**THE TASK**
Nothing outside the range is to be copied. From the entries below, reproduce exactly the lines starting at the one with "background: #0ea5e9 ->" and ending at the one with "margin-left: 34px ->", without pictures.

SUPPLIED DATA section start

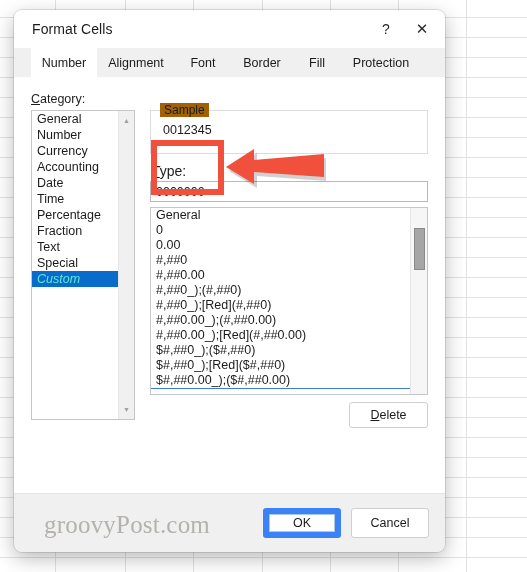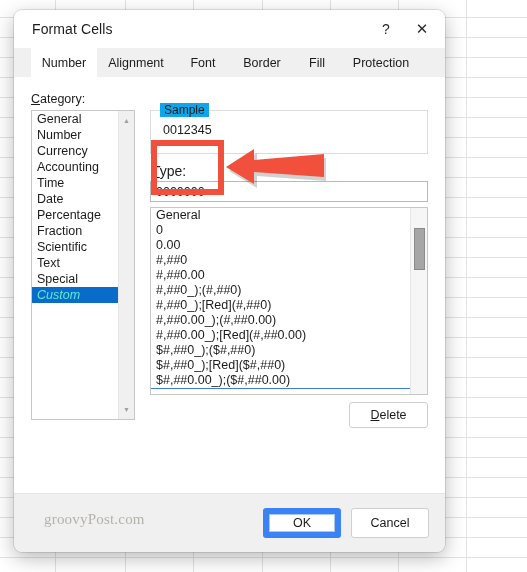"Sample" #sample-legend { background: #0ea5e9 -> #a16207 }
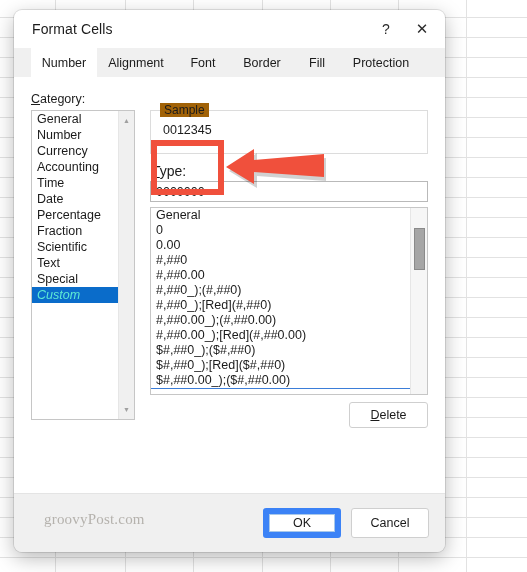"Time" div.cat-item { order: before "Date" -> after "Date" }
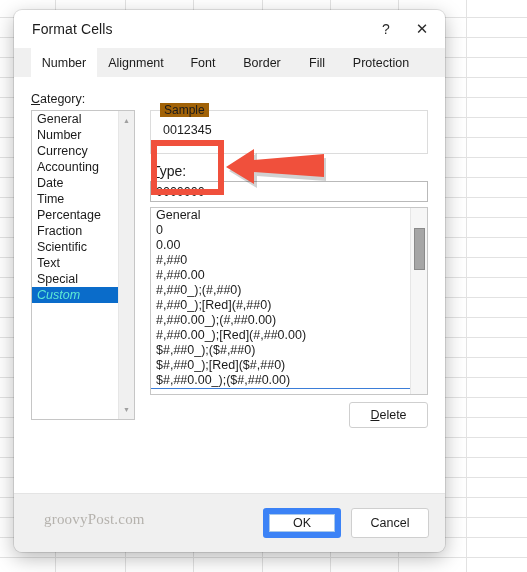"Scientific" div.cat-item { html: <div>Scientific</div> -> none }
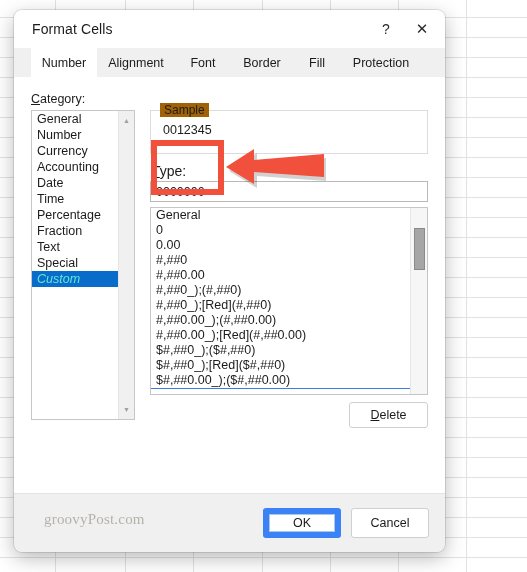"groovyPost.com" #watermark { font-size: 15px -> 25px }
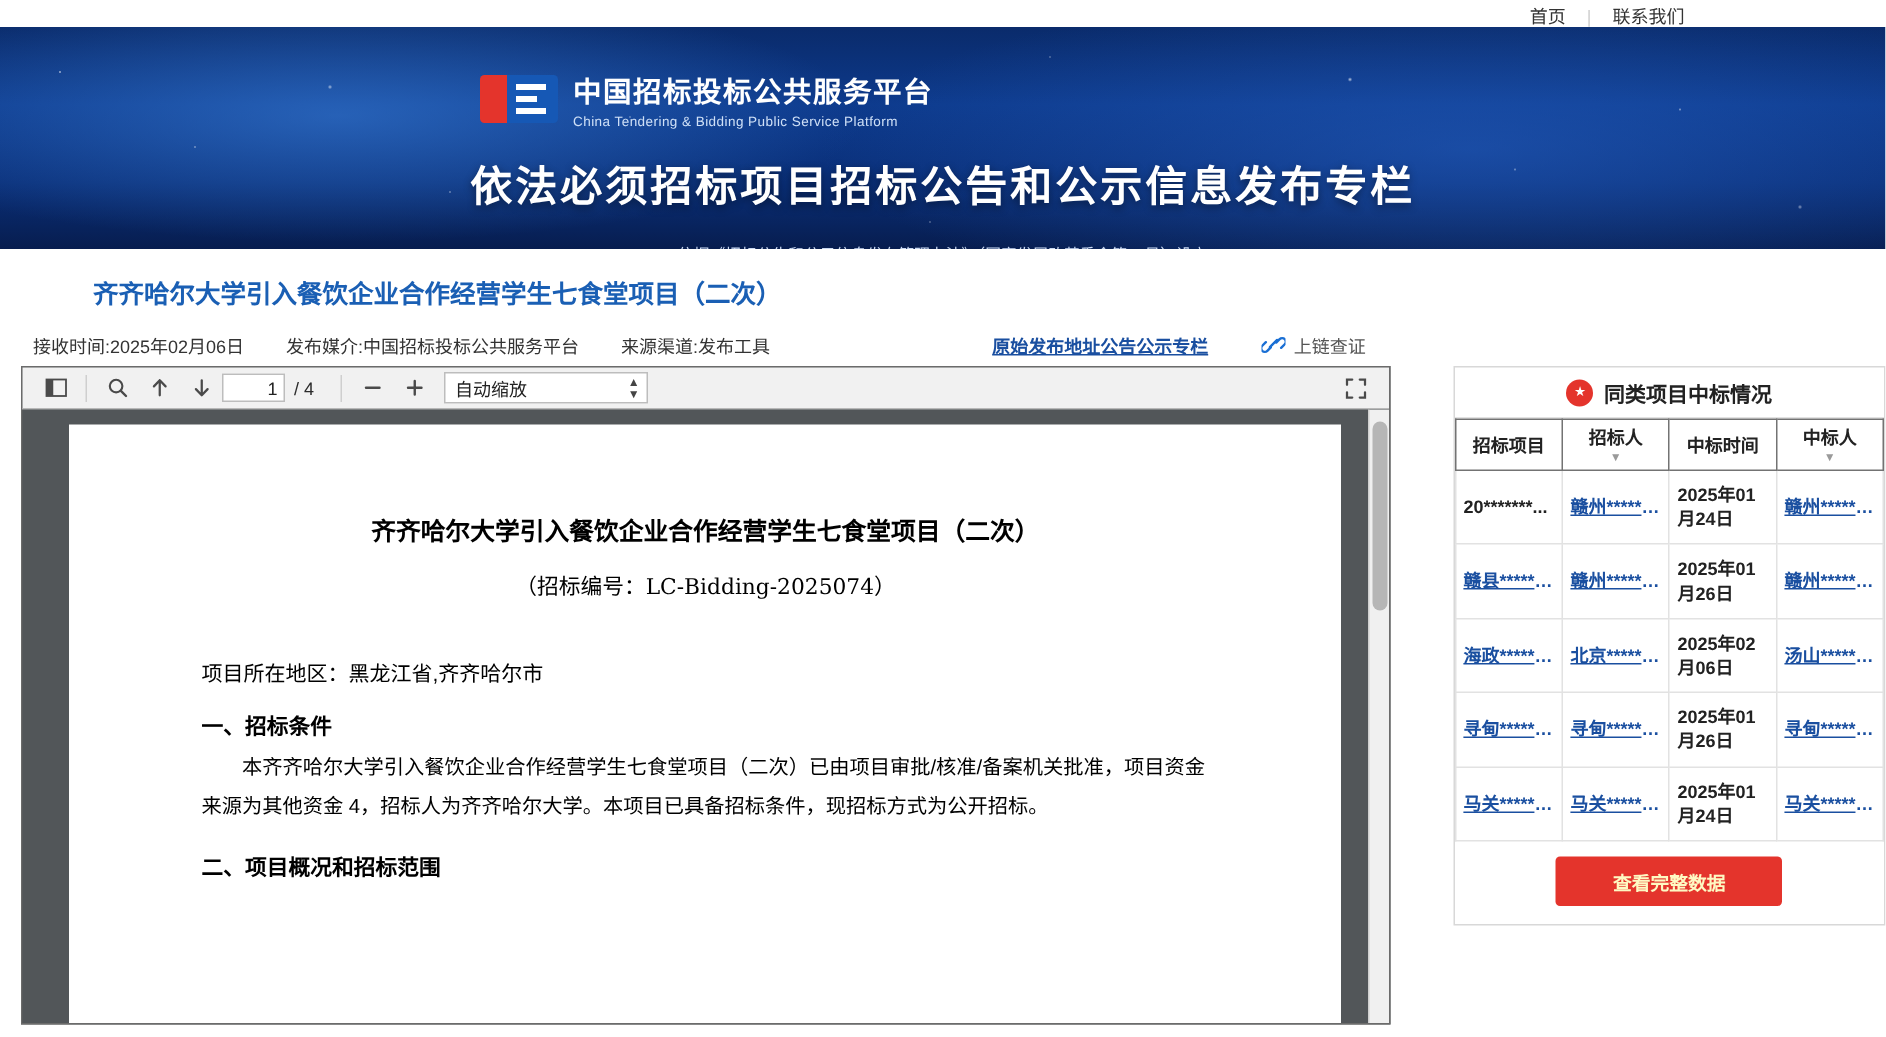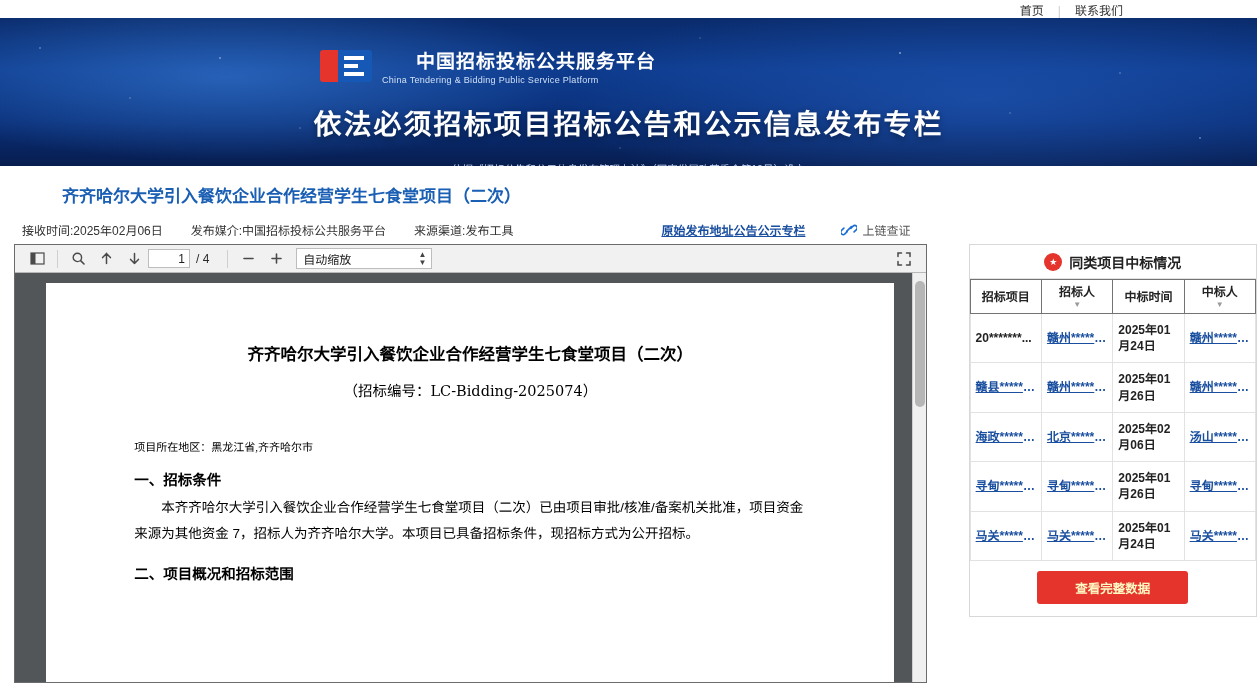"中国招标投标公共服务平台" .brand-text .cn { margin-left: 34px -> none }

SUPPLIED DATA section end
SUPPLIED DATA section start

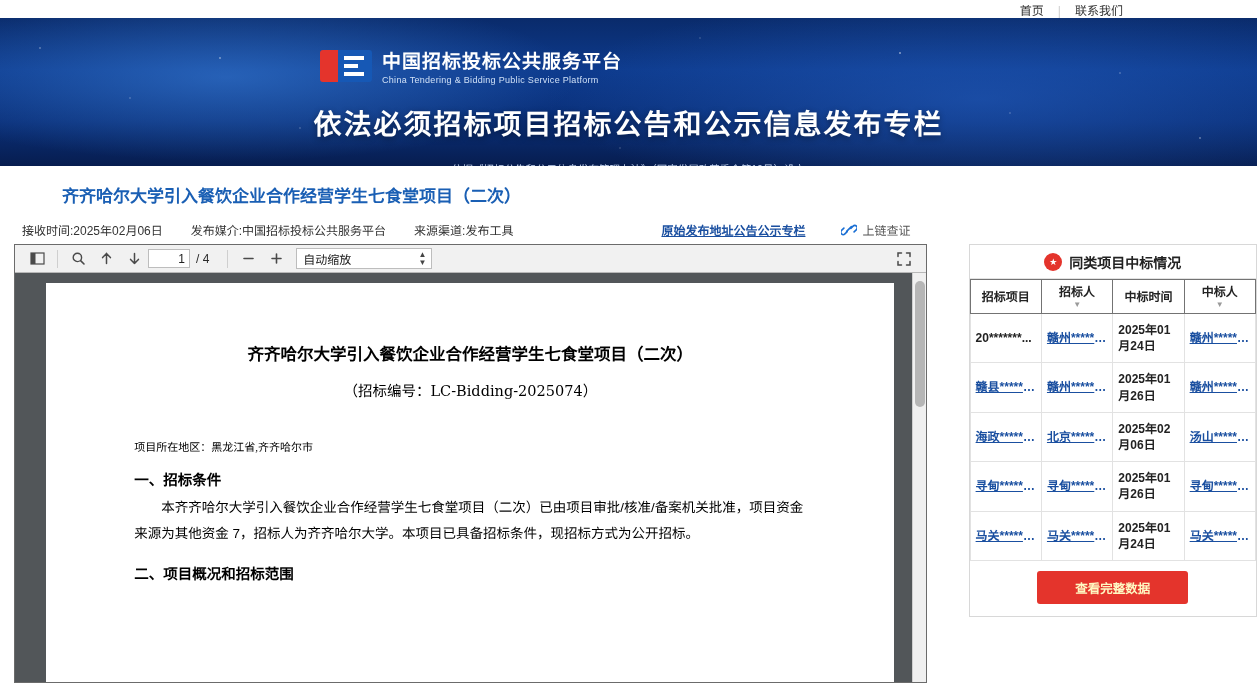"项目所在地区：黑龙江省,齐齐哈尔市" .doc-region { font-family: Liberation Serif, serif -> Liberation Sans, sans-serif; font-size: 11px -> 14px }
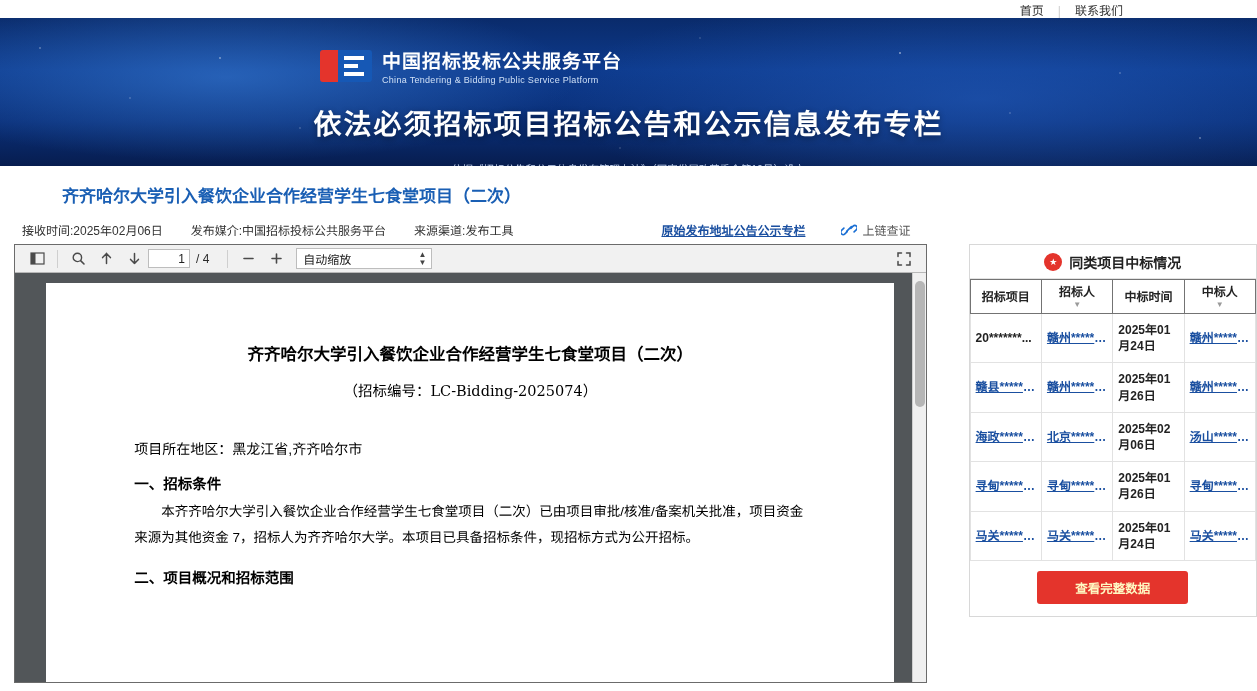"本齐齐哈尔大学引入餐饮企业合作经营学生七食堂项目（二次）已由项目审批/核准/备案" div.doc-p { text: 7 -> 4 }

SUPPLIED DATA section end
SUPPLIED DATA section start

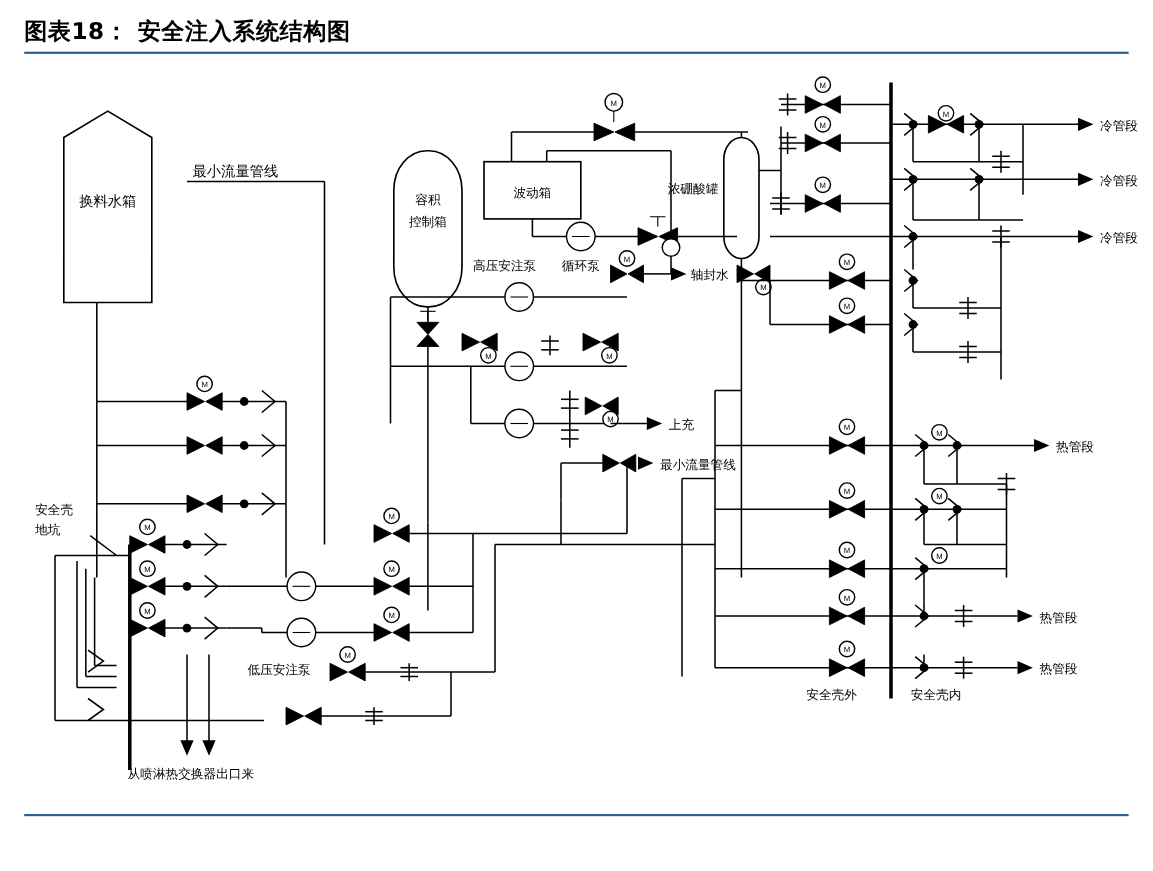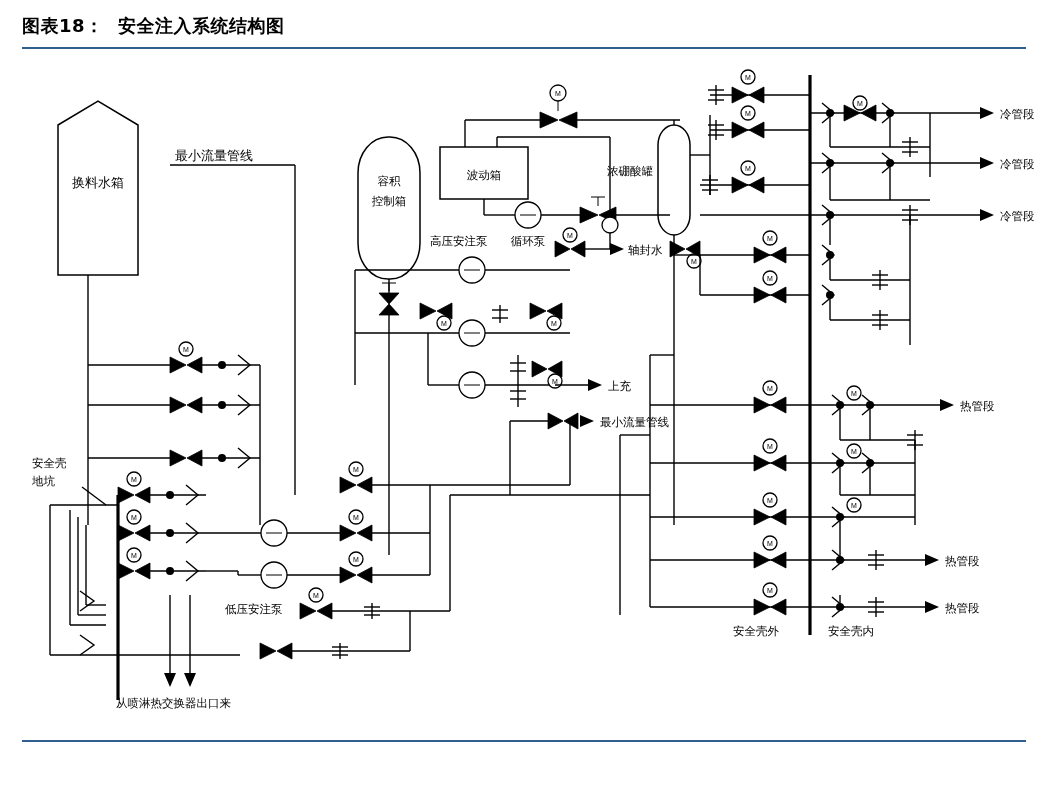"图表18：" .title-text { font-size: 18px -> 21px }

SUPPLIED DATA section end

**SOLUTION**
"Sample" #sample-legend { background: #0ea5e9 -> #a16207 }
"Time" div.cat-item { order: before "Date" -> after "Date" }
"Scientific" div.cat-item { html: <div>Scientific</div> -> none }
"groovyPost.com" #watermark { font-size: 15px -> 25px }
"中国招标投标公共服务平台" .brand-text .cn { margin-left: 34px -> none }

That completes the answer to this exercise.